[EXCERPT start]

In particularly advantageous embodiments, the upper surface 211 of the lamella 201 is also at least partially coated with a diffusion layer in Rayleigh-like regime or chromatic diffusion layer 202, as shown in Fig. 4b. In particular, the upper surface 211 of the lamella 201 is coated with a chromatic diffusion layer 202 at least at the reflective portion 214 of the upper surface 211 preferably placed at the entry side end 201b of the lamella 201, opposite the exit end 201a.
With reference to Fig. 5 there is schematically illustrated a second embodiment of a daylight management unit 200' according to the present invention. The unit 200' of Fig. 5 is of the type called "Venetian-like". The unit 200' of Fig. 5 comprises a plurality of lamellas 201 each having an elongated development along a respective development axis C of the lamella. The lamellas 201 have a section orthogonal to the development axis C that is substantially constant having a barycentre B and the set of barycentres B of the sections defines a barycentre axis. The lamellas 201 are arranged parallel to each other, with the barycentre axes comprised in a plane of the axes and spaced apart along a direction comprised in the plane of the axes and orthogonal to the development axes B of the lamellas. The lamellas 201 are supported in their parallel condition spaced by a distance d between adjacent lamellas 201 by a support structure 220', the distance d being preferably variable between a maximum distance d_max in which the unit 200' assumes an open configuration and a minimum distance d_min in which the lamellas 201 assume a retracted configuration. In the embodiment of Fig. 5 the support structure 220' comprises a plurality of suspension ties 225 connected to an upper support bar 226. The suspension ties 225 are tied to the lamellas 201 in a known manner, so as to be able to control them all simultaneously in rotation, each around an axis of rotation parallel or coincident with its barycentre axis B and/or so as to be able to change the relative distance between an open configuration and the closed retracted configuration.
Alternatively, according to an embodiment not illustrated, the relative distance d can be modified by translating the coupling points of the axes of rotation on the side uprights of a sunshade type unit (unit of the type illustrated in Fig. 1).

[EXCERPT end]

# TASK REQUIREMENTS
1. Swap "country" for "nation" in the part of the listing that opens with the line containing "genus: Aristida" and closes with the line containing "locality: Provincia Pedernales: Sierra". Reproduce only those lines, with everything else unchanged.
2. Pick up the excerpt on lamella-based daylight management units after its last sentence and carry it forward.
The excerpt on daylight management units has no connection to the listing.

[MATERIAL PROVIDED start]

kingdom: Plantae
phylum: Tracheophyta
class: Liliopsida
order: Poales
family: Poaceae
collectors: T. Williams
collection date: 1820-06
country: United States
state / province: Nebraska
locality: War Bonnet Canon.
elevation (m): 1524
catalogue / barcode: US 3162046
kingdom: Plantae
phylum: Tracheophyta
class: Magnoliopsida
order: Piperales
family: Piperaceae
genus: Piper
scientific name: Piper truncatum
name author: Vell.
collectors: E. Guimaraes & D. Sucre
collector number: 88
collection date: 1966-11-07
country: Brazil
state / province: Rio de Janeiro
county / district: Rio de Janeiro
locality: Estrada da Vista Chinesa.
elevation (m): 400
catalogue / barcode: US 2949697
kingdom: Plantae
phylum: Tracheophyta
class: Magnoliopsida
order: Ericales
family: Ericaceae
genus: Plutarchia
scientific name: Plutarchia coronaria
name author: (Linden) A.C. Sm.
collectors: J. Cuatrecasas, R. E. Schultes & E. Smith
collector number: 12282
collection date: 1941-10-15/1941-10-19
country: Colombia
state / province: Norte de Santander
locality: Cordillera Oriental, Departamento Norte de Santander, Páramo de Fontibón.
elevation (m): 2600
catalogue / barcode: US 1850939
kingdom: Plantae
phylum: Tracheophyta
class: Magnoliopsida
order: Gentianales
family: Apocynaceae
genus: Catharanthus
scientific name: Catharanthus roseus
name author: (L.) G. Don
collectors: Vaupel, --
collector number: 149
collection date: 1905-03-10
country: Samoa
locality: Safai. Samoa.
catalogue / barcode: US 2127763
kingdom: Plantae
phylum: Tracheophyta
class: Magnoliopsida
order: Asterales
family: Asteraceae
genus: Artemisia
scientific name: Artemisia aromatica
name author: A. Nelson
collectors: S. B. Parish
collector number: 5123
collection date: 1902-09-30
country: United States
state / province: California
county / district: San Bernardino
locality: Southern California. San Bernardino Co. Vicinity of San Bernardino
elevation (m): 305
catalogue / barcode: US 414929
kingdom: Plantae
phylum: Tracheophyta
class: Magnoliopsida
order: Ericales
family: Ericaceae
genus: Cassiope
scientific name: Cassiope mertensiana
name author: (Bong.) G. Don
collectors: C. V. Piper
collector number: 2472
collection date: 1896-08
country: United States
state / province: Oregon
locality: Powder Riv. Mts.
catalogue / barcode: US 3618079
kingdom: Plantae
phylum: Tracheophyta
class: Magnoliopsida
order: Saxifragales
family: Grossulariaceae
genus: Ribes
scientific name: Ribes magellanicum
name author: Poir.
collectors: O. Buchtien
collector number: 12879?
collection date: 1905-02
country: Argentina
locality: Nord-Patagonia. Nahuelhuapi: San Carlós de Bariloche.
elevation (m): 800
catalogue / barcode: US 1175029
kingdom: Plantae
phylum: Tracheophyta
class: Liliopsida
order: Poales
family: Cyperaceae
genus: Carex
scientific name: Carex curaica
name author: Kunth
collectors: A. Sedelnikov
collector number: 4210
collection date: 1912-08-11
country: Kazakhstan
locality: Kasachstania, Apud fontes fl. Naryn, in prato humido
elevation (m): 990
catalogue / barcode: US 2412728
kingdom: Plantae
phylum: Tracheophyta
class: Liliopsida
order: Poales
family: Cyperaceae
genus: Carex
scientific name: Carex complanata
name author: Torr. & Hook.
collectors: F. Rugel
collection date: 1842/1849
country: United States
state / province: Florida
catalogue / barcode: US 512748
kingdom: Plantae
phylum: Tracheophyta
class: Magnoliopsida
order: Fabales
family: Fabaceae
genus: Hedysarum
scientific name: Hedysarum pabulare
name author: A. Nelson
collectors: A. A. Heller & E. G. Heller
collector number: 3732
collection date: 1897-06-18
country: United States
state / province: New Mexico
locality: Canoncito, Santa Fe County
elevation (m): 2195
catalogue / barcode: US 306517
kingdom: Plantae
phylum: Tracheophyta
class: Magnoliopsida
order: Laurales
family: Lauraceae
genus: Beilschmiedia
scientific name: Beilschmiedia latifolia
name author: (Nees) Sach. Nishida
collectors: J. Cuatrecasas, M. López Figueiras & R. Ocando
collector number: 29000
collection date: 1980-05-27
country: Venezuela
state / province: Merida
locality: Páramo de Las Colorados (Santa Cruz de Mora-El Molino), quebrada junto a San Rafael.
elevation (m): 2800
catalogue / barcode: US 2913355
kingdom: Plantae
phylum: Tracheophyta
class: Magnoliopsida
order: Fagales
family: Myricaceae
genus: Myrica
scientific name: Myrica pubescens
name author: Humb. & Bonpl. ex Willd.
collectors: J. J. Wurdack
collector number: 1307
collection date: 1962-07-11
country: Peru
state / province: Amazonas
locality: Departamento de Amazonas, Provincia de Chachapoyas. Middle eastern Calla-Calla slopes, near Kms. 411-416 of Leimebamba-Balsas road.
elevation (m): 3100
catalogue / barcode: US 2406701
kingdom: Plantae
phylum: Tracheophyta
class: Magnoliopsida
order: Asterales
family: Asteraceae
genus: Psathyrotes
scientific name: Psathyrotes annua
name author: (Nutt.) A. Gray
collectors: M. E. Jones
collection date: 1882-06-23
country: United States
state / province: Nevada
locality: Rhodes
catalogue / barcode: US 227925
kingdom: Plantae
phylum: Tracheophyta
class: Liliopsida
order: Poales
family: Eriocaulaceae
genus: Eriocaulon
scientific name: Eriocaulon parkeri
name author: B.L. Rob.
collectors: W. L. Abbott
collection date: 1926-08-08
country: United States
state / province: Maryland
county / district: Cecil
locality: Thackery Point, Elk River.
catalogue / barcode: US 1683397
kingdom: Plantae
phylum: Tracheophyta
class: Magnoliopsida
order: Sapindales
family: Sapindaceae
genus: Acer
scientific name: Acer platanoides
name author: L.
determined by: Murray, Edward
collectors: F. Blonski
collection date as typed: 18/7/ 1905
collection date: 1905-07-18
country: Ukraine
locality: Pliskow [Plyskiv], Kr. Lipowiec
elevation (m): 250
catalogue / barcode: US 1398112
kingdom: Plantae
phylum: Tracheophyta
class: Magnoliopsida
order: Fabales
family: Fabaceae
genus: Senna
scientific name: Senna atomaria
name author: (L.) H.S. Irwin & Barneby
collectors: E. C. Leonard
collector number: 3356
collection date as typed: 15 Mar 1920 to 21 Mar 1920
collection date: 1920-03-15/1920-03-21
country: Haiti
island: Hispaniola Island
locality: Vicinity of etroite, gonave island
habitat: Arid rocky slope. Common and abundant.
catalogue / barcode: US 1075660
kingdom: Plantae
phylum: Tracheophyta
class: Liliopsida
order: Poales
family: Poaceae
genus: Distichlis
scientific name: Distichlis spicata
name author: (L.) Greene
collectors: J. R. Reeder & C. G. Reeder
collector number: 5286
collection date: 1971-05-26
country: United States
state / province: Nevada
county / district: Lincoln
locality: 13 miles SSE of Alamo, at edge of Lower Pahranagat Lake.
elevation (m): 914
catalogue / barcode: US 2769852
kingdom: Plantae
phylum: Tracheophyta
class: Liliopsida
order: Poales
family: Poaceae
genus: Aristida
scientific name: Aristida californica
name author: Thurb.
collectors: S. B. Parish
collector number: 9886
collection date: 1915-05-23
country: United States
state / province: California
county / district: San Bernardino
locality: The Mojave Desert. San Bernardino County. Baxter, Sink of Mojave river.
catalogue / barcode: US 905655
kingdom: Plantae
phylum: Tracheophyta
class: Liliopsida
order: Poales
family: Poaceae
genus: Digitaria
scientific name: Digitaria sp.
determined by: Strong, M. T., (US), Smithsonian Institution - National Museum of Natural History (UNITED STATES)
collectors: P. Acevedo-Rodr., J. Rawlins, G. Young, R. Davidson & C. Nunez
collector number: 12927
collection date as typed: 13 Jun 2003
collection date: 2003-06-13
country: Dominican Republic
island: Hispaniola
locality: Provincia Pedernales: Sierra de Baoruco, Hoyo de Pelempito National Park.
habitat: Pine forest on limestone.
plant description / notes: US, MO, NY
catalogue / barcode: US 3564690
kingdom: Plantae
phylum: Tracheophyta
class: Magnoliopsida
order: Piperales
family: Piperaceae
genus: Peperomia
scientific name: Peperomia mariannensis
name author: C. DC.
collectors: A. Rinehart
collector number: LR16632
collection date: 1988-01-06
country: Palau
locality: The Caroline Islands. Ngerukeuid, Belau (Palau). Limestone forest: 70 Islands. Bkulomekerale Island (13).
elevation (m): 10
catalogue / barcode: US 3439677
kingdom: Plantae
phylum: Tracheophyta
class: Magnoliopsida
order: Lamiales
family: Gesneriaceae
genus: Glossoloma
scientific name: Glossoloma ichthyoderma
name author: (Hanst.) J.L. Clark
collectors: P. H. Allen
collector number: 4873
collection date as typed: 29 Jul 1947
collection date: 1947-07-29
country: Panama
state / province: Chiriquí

[MATERIAL PROVIDED end]

# RESULTS FOR THE EXERCISE
1.
genus: Aristida
scientific name: Aristida californica
name author: Thurb.
collectors: S. B. Parish
collector number: 9886
collection date: 1915-05-23
nation: United States
state / province: California
county / district: San Bernardino
locality: The Mojave Desert. San Bernardino County. Baxter, Sink of Mojave river.
catalogue / barcode: US 905655
kingdom: Plantae
phylum: Tracheophyta
class: Liliopsida
order: Poales
family: Poaceae
genus: Digitaria
scientific name: Digitaria sp.
determined by: Strong, M. T., (US), Smithsonian Institution - National Museum of Natural History (UNITED STATES)
collectors: P. Acevedo-Rodr., J. Rawlins, G. Young, R. Davidson & C. Nunez
collector number: 12927
collection date as typed: 13 Jun 2003
collection date: 2003-06-13
nation: Dominican Republic
island: Hispaniola
locality: Provincia Pedernales: Sierra de Baoruco, Hoyo de Pelempito National Park.

2.
Also in this case, the lamellas employed in the daylight management unit comprise a first non-planar upper face, defining an upper surface 211 having at least one portion with upwardly facing concavity preferably in all the operating positions that can be assumed by the lamellas when the unit 200' is in configuration of use and at least one reflective portion, which preferably coincides with the portion with upwardly facing concavity. The lamellas further comprise a second lower face defining a lower surface 212. In particular, the lower surface 212 has at least one reflective portion 213, preferably arranged at an entry side end 201a of the lamella and configured to redirect upwards the rays reflected by a portion 214 of the upper surface 211 of an underlying lamella 201, preferably placed at an entry side end 201b, opposite the exit end 201a. Furthermore, the lower surface 212 preferably comprises a shielding portion 215, adjacent the reflective portion 213 and extending towards the entry side end 201b of the lamella opposite the exit end 201a. Further, at least part of the lower surface 212 of the lamellas 201 has a greater regular reflectance for wavelengths of the incident light comprised in the range of the red than wavelengths of the incident light comprised in the range of the blue and a greater diffused reflectance for wavelengths of the incident light comprised in the range of the blue than wavelengths of the incident light comprised in the range of the red.
In the embodiment of Fig. 5, the daylight management unit 200' is supported in a configuration suspended to the upper support bar 226 and between a pair of panels 227 that are at least partially transparent to visible light, for example made of glass, constrained in such a way as to define between them a hollow housing chamber in which the unit 200' is arranged. In the embodiment of Fig. 5, the two transparent panels 227 are constrained to a support frame 228 including also the upper support bar 226. The unit 200' of Fig. 5 is usually used for the construction of so-called "double skin" buildings.
In the embodiment of Fig. 5, the internal angle θ formed between the shielding portion 215 and the reflective portion 213 is defined with reference to the maximum distance d_max between adjacent lamellas 201.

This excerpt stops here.